A situação é muito grave, e poderá originar em toda a região do Golfo um conflito regional intensíssimo que criará problemas enormes reforçando as hipóteses do terrorismo transnacional, que tem vindo a ser reforçado pelos sucessivos erros cometidos no teatro de operações do Iraque e primariamente pelo facto de se ter aberto estas operações, isto é, de se ter realizado a campanha. Além disso pode originar um choque petrolífero tal que provoque enormes problemas económicos em todo o mundo.

Tendo em conta os vários conflitos internos, qual será a estratégia a seguir na definição desse governo?

É um Governo basicamente de personalidades que terão de representar, não directamente mas indirectamente os vários grupos políticos e sociais e as várias tendências existentes no Iraque, onde as tendências de natureza religiosa são predominantes.

É preciso ver qual é a reacção dos vários grupos. Se houver reacções muito negativas isso pode inviabilizar a própria capacidade governativa desse governo.

É um ponto fulcral a forma como vai ser constituído o novo governo iraquiano. Se de facto o governo para quem for transferido o poder não for um governo que os iraquianos considerem legítimo, e que considerem como até agora têm considerado esta autoridade provisória uma marioneta dos americanos, não interessa nada o que diz a resolução porque deixa de ter importância, na medida em que sendo o governo uma marioneta dos Estados Unidos o governo iraquiano faz aquilo que os Estados Unidos mandarem.

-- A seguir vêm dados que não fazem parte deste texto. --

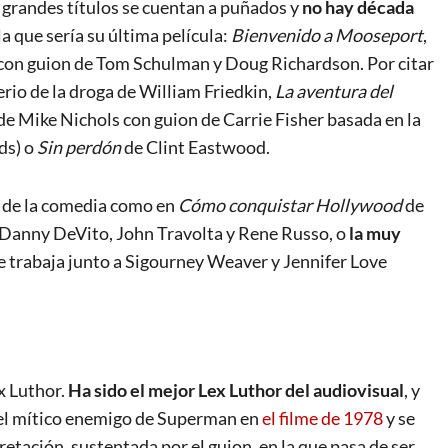
y grandes títulos se cuentan a puñados y
no hay década
a que sería su última película:
Bienvenido a Mooseport
,
 con guion de Tom Schulman y Doug Richardson. Por citar
io de la droga de William Friedkin,
La aventura del
de Mike Nichols con guion de Carrie Fisher basada en la
ds) o
Sin perdón
de Clint Eastwood.
o de la comedia como en
Cómo conquistar Hollywood
de
 Danny DeVito, John Travolta y Rene Russo, o
la muy
e trabaja junto a Sigourney Weaver y Jennifer Love
x Luthor.
Ha sido el mejor Lex Luthor del audiovisual
, y
a el mítico enemigo de Superman en
el filme de 1978
y se
retación, sustentada por el guion, en la que pasa de ser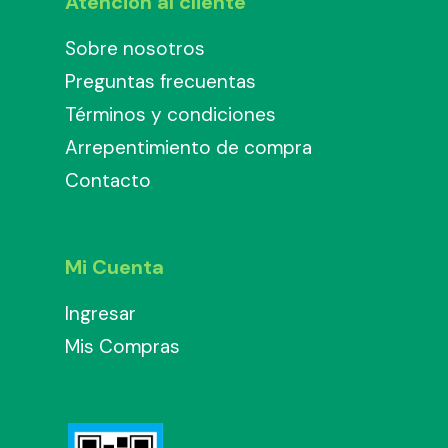
Atención al cliente
Sobre nosotros
Preguntas frecuentas
Términos y condiciones
Arrepentimiento de compra
Contacto
Mi Cuenta
Ingresar
Mis Compras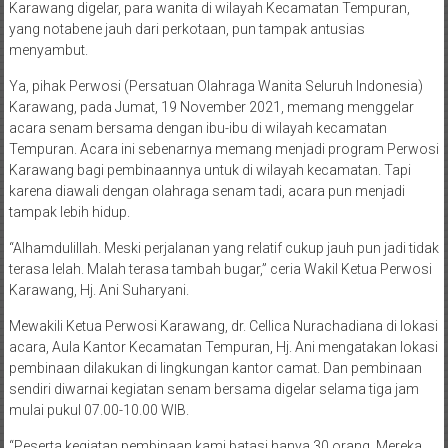
Karawang digelar, para wanita di wilayah Kecamatan Tempuran,
yang notabene jauh dari perkotaan, pun tampak antusias
menyambut.
Ya, pihak Perwosi (Persatuan Olahraga Wanita Seluruh Indonesia)
Karawang, pada Jumat, 19 November 2021, memang menggelar
acara senam bersama dengan ibu-ibu di wilayah kecamatan
Tempuran. Acara ini sebenarnya memang menjadi program Perwosi
Karawang bagi pembinaannya untuk di wilayah kecamatan. Tapi
karena diawali dengan olahraga senam tadi, acara pun menjadi
tampak lebih hidup.
“Alhamdulillah. Meski perjalanan yang relatif cukup jauh pun jadi tidak
terasa lelah. Malah terasa tambah bugar,” ceria Wakil Ketua Perwosi
Karawang, Hj. Ani Suharyani.
Mewakili Ketua Perwosi Karawang, dr. Cellica Nurachadiana di lokasi
acara, Aula Kantor Kecamatan Tempuran, Hj. Ani mengatakan lokasi
pembinaan dilakukan di lingkungan kantor camat. Dan pembinaan
sendiri diwarnai kegiatan senam bersama digelar selama tiga jam
mulai pukul 07.00-10.00 WIB.
“Peserta kegiatan pembinaan kami batasi hanya 30 orang. Mereka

Depois das eleições é seguro uma retirada total das tropas que estão no terreno?

Se de facto chegar a haver eleições, e isso implica que haja uma certa segurança, eu acho que depois das eleições poderá haver condições, não digo para retirar as forças todas, mas pelo menos condições para que seja um governo legítimo, nessa altura eleito, a dizer quais são as forças que interessam ou não. É evidente que se não lhe interessarem forças e se se chegar à conclusão de que as forças devem sair é porque ele próprio tem garantias, ou julga ter garantias, de manter a estabilidade no Iraque ou recorrer a outras forças, a outros apoios estrangeiros que não estes, para o auxiliarem nessa estabilidade.

Mas George W. Bush disse que vai manter as tropas durante o tempo que for necessário…

Isso é o que ele diz. O discurso de George Bush foi um discurso basicamente voltado ou muito voltado para o interior dos Estados Unidos porque neste momento ele está a ter sondagens e inquéritos de opinião que começam a ser muito desfavoráveis e ele pretende reverter a posição. Porque no meio disto tudo, e para criar ainda mais confusão, os Estados Unidos vivem uma campanha para as presidenciais e por conseguinte este facto pode fazer com que a administração americana tome decisões com a finalidade de tirar daí dividendos eleitorais que podem prejudicar, no concreto, a situação no terreno.

George Bush disse isso porque está muito amarrado ao seu discurso anterior, em que dizia que as tropas se manteriam no Iraque até que todo o Médio Oriente fique democrático. Portanto, neste momento Bush não pode dizer publicamente que está disposto a retirar as forças. Mas ele também vai dizendo que, de acordo com a proposta de resolução apresentada às Nações Unidas, o que fica estabelecido é que a força internacional ficará por um ano.

Como avalia o papel da GNR no Iraque?

Neste momento a situação no Iraque está muito degradada e não há espaço para que a GNR possa actuar em função das suas características próprias e em função daquilo para que foi enviada para o Iraque. Por conseguinte, Portugal deve estar atento à forma como a situação evolui no terreno e à retirada de espaço a este tipo de forças policiais e, em função de todos estes elementos, no dia 30 decidir se a GNR fica ou não, ou ainda se o governo manda para lá uma força do exército e não da GNR. Pode até lá a situação melhorar. Julgo que neste momento, devem estar em aberto todos os cenários, tudo depende do desenrolar dos acontecimentos, da resolução e daquilo que entender o novo governo. Actualmente a GNR não tem as melhores condições para estar no território.